UPDATE 9/10/2014 5:01 p.m.: The NFL obtained the video of Ray Rice punching his then-fiancee five months ago, even as league executives have insisted that they didn’t see the graphic video until this week, according to the Associated Press. A law enforcement official played the AP a 12-second voicemail from an NFL office number on April 9 confirming the video arrived. A female voice is heard commenting on the video: “You’re right. It’s terrible.”
The law enforcement official could not confirm anyone watched the video. The official was not unauthorized to release the video to the NFL, but said they shared it because they wanted the league to use it to determine Rice’s punishment, according to the AP.
NFL officials have repeatedly said they did not see the video of Rice hitting Janay Palmer at an Atlantic City casino in February until it was made public Monday. After the AP broke the story late Wednesday about the NFL obtaining the Rice video in April, the hashtag #FireGoodell began trending on social media.
An increasing number of prominent voices this week have called for NFL Commissioner Roger Goodell to resign from his post, citing the league’s questionable response to the Ray Rice domestic violence saga. But to force Goodell out, critics will have to convince NFL team owners that employing the man who oversaw the most lucrative era in the pro football league's history is no longer in their best interests.

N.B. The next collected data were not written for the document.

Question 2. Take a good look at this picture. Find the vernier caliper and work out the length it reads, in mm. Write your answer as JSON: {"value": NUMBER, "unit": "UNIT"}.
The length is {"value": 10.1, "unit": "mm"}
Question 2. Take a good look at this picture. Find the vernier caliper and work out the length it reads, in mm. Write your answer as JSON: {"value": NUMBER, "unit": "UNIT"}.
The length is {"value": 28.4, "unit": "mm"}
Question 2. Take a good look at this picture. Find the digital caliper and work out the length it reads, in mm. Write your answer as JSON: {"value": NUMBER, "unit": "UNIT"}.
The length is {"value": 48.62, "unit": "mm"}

For many, Goodell’s failure to decisively punish Rice until previously unseen surveillance footage of the former Ravens running back’s physical assault on his then-fiancée leaked to the public Monday was just the latest example of the league’s apathy toward domestic violence. "The NFL has lost its way. It doesn't have a Ray Rice problem; it has a ‘violence against women’ problem," National Organization of Women President Terry O’Neill said in a statement. “The only workable solution is for Roger Goodell to resign, and for his successor to appoint an independent investigator with full authority to gather factual data about domestic violence, dating violence, sexual assault and stalking within the NFL community, and to recommend real and lasting reforms."
NOW’s statement is just one voice in a growing chorus of anti-Goodell sentiment this week. “Roger Goodell’s existence, who he is, what he has turned the NFL commissioner’s office into, is now symbolized by Ray Rice’s brutal left hand striking Janay Palmer and striking her again. Mr. Goodell is an enabler of men who beat women,” ESPN’s Keith Olbermann said Monday. Several other media outlets, including male-skewing Vice and Forbes, have also called for an end to his reign.

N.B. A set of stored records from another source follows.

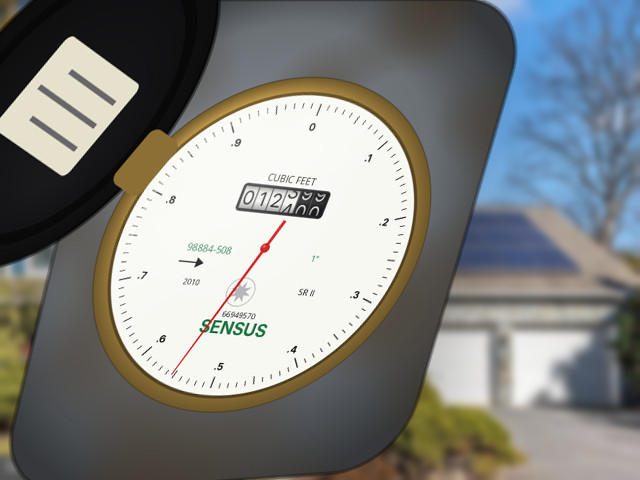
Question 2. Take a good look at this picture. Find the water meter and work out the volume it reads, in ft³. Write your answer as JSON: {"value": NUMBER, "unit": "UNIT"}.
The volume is {"value": 12399.55, "unit": "ft³"}
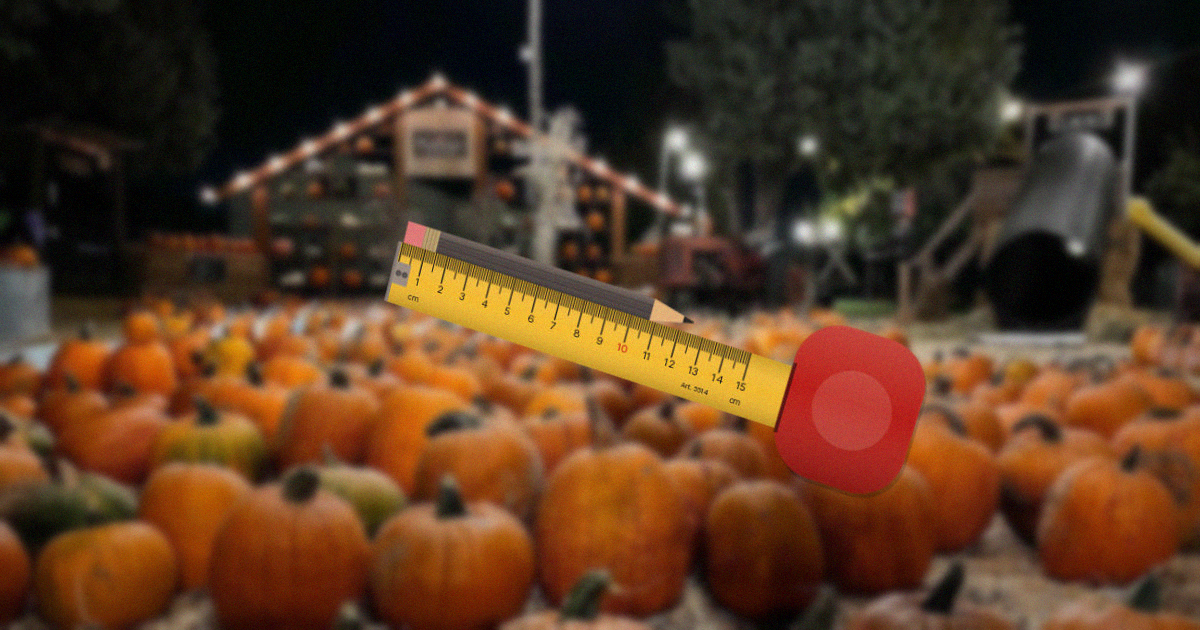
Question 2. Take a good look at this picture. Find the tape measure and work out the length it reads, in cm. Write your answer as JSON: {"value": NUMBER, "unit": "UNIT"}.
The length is {"value": 12.5, "unit": "cm"}
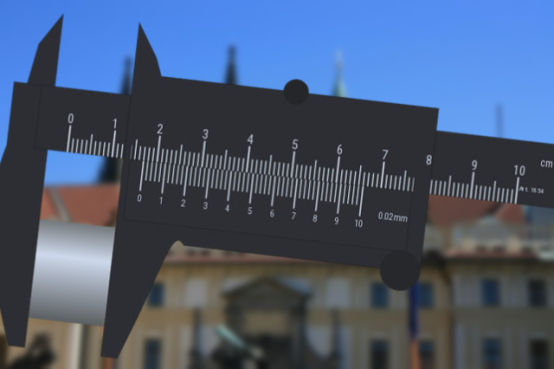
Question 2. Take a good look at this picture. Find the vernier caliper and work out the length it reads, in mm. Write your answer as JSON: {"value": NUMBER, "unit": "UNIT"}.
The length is {"value": 17.0, "unit": "mm"}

Lawmakers have also joined the outcry against Goodell. When asked if she believed Goodell should resign from his position, Sen. Heidi Heitkamp, D-N.D., told The Hill Tuesday “he should consider it seriously.”

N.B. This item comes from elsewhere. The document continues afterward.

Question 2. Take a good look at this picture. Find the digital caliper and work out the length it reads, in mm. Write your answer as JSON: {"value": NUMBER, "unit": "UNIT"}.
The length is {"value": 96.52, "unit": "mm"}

Goodell could choose to step down as commissioner on his own, but any bid to force him out would have to go through the team owners – the men who hired Goodell in 2006 to oversee the league. Moreover, those owners would have to collectively decide that an executive who oversaw a growing business in 2013 is no longer capable of performing his duties effectively. Under Goodell’s watch, the NFL’s 32 teams split more than $6 billion in revenue last season – an increase of 56 percent since he took over for Paul Tagliabue. In a 12-month period extending from 2013 to 2014, the league compensated Goodell to the tune of $44.2 million.
There are other signs that Goodell is an effective leader. The Buffalo Bills, ranked by Forbes as football’s 31st most valuable franchise, sold for more than $1.1 billion on Tuesday – a price that surpasses the 2008 record set by the sale of the Miami Dolphins.
“With a team-friendly [collective bargaining agreement] in place for another seven years, record broadcast contracts kicking in and all franchises now valued over $1 billion, these are salad days for NFL owners,” said ESPN contributor and Wharton School of Business professor Andrew Brandt. “While some could say anyone could steward such prosperity, the owners's view is that [Goodell] is doing so and deserves a lion's share of the credit. He is very safe.”
Given the league’s unprecedented prosperity, Goodell’s position at the top of the NFL seems secure. However, the backlash caused by the admission that neither Goodell nor any other top executive watched the Rice elevator surveillance footage before he received a two-game suspension in July suggests that the public’s perception of the NFL isn’t as rosy as its financial prosperity would seem to convey.
Regardless of previous success, continued mishandling of the league’s domestic violence or concussion scandals – or the rise of a new, unforeseen issue – could cause public discontent to reach a critical mass that would necessitate Goodell’s resignation.
“In any evolution of a crisis, there comes a time when those facts get overrun by public opinion or congressional intrigue. I think there been enough questionable things for the NFL within the last year on [Goodell’s] watch,” said Ervin Hill Strategy president and crisis management expert Daniel Hill. “It’s like a cup that’s getting full, and even a small issue can cause the cup to overflow. His cup is pretty close to full if it’s not already, and if the league has another big mishap or something that causes a negative reaction, I think it will come that time that he has to step down.”